A Few Sites Worth Studying Regularlywww.iwantmedia.com
Maintained by an NYU new media professor, it’s one of the best at keeping track of developments at the intersection of the business sides of PR and journalism.
www.micropersuasion.com
One of the earlier & better guides to how the web is changing PR. Its author now works in new media for PR giant Edelman in NY.
www.poynter.org/column.asp?id=45
The infamous Romenesko, read several times a day by nearly every journalist in America.
www.marketingprofs.com/
One of the better how-to sites about good online marketing.
http://sethgodin.typepad.com
Godin is simply the best, freshest thinker about the philosophies behind marketing in the 21st century. The original guru of “permission marketing.”
www.copyblogger.com
The best site on the web about the ins & outs (and value) of online copywriting.
www.clickz.com
Not what it used to be, but still worthwhile sometimes.
www.chrisbrogan.com
A newer-age Seth Godin (Seth was actually his mentor). Pretty sharp.
http://searchenginewatch.com
Never hurts to understand a little about how search engines work.
Some Good Local Resources/Ideas/Smart People to Watch
http://askinsivia.com
A great online tool for answering web questions and making new connections, by the Cleveland web development shop Insivia. A great example of an inbound expert tool.
http://toughsledding.wordpress.com
Bill Sledzik, a PR prof at Kent State, offers fresh thinking about PR on his blog.
http://technomarketer.typepad.com
Matt Dickman, formerly w/Digiknow, is now the resident social network guru with the Cleveland office of Fleishman-Hillard, and is increasingly becoming a nationally recognized thinker on the topic.

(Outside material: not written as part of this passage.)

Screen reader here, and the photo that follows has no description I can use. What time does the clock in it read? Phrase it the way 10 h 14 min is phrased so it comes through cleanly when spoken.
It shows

http://www.pr2020.com/blog
A blog by Paul Roetzer, who runs perhaps Northeast Ohio’s only true inbound marketing/PR operation.
2 Comments:
Thanks for the mention, John.
There are tremendous opportunities for PR practitioners to leverage the Web to build their profiles and businesses, and you've captured some excellent resources in your post.
Paul
We'll see how much people will take advantage of these opportunities in coming months and years.